I got lunch with Keith as usual and we sit by a tree, but today was different. I saw Keith this morning but I couldn't find him at lunch. 'He probably went home sick' I thought to  myself. After I finished eating I started heading to the band room. For some reason the band room always comfort me. As I was walking I heard Keith's voice and someone else's.

"Listen I don't hang out with Y/N cause I want to-" Keith was cut of from finishing his sentence.

"Then why do you hang out with her?" I  didn't really recognized the voice but I didn't like where this was going.

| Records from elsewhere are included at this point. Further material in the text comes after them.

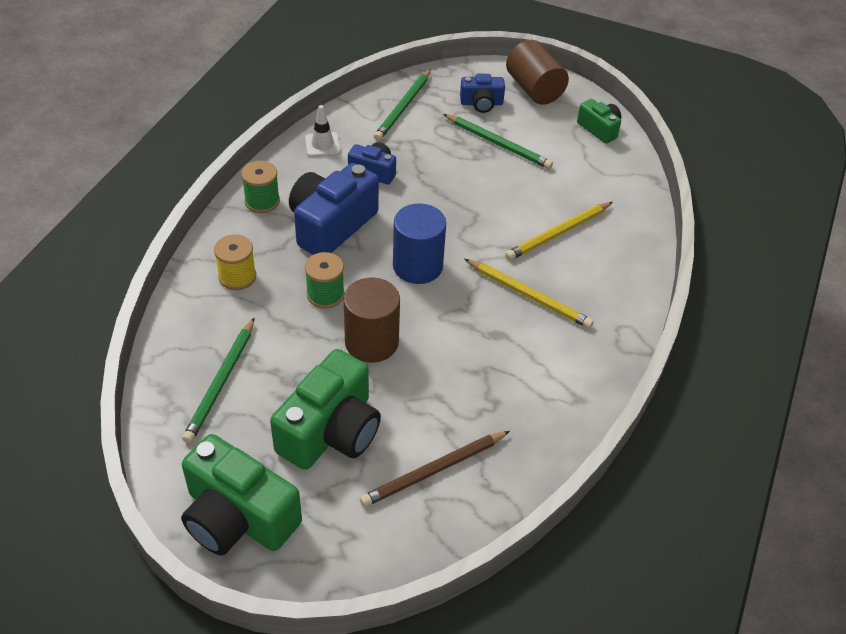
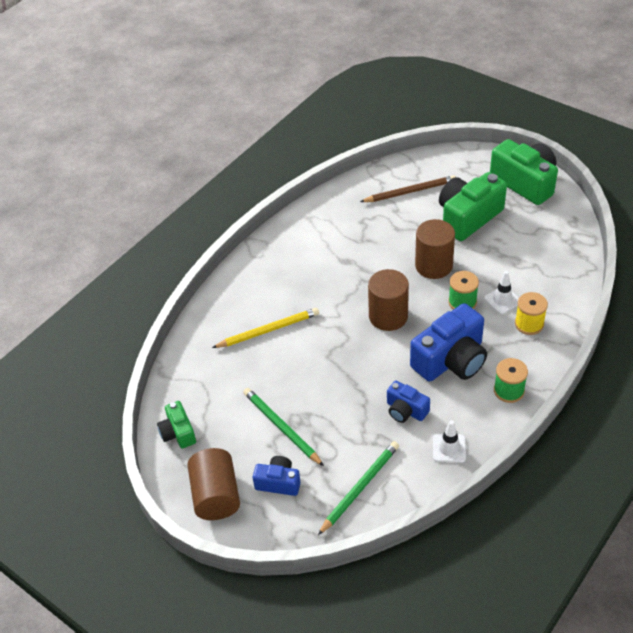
camera: 160 degrees left, 0 degrees up
green pencil [182,318,255,443] -> none
blue cylinder [393,203,446,284] -> brown cylinder [368,269,409,331]
yellow pencil [465,259,594,329] -> none
none -> white traffic cone [484,271,519,314]

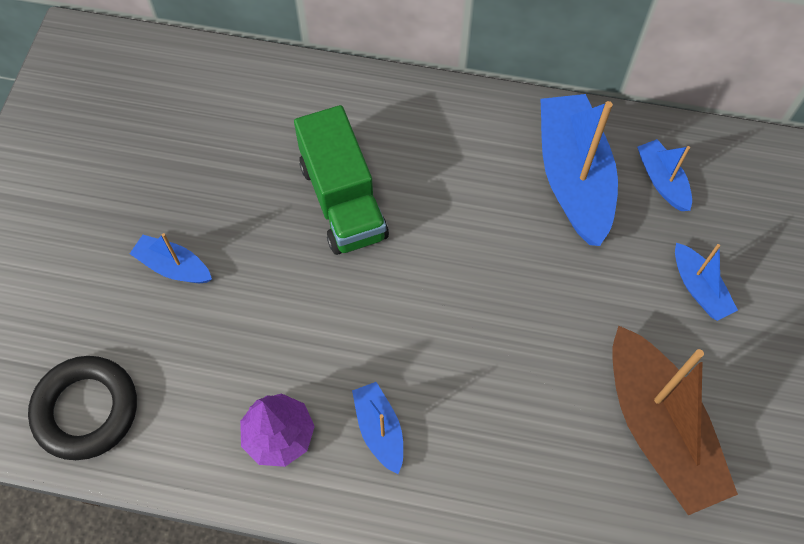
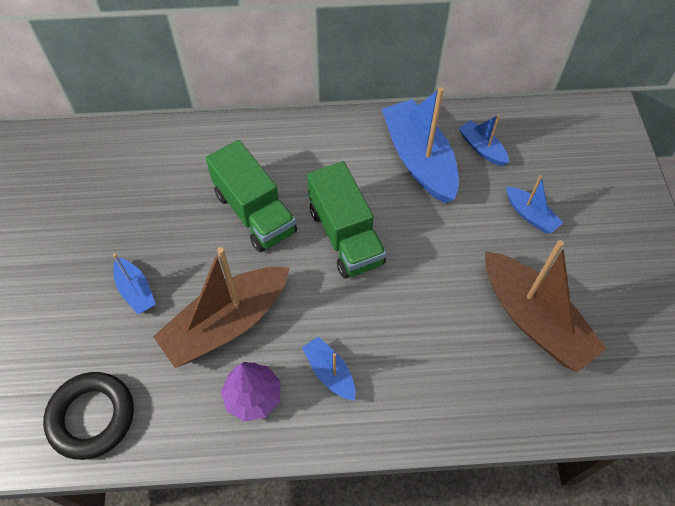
camera: 15 degrees left, 5 degrees down
blue boat [130,233,212,283] -> blue boat turned 135 degrees counterclockwise [113,253,156,314]
none -> brown boat [153,247,289,368]
none -> green truck [307,161,386,279]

"What does she do to you for you to stay? Does she do your homework? Your chores? Oh don't tell me that she pleasures you!? Ha! Then the rumors are true, then Y/N Shirogane is a slut ha! Imagine how her family must feel after all they do believe in honor. Well it was nice talking to ya Keith , see ya later!" And with that the conversation with the mystery  voice ends.

Keith comes out of the room and his eyes widen. Tears were flowing with no end in sight.

"H-How could You? After evening we've been through. The least your could do was to tell him that was not true." I said to him.

"I-I" before he could say anymore I cut him off.

"Why do you hang out with me? Am I that pathetic for you to be my friend? Does being my friend make you feel good about yourself? ANSWER ME GOD DAMNIT!" I shouted at him. At this point I was just on the floor crying hysterically. Nothing he said absolutely nothing why? Is what I said true? 

"Forget it. I need to go to my next class" I said.

Ever since that day everything went downhill. People were asking me how good I am, if I can do their homework, chores, and other things. 

I don't know when the cutting started, but I don't want it to end. It's like little pieces of me are fading away, day by day. And one day I thought, 'What if I never existed? Would Keith be happier?...... yes. Would he be smiling? Yes. Would my family still be alive? Yes' .

*End of Flashback*

So that's how I got here. It doesn't matter anyways. I will leave this world and no one will notice.

Keith POV 

'Why did I not say anything?' I thought to myself after the big argument.

*Flashback to the same time*

I was walking to the band room to tell Y/N how I feel. I had it planned out and everything, until B/N came in to the room.

"Keith KoCain what are you doing here?" The boy slurred. I was about 3 to 4 feet away from him and I could smell the alcohol in his breath.

"Like I said before it's Kogane, Ko-Ga-Ne, anyways what do you want?" I corrected him.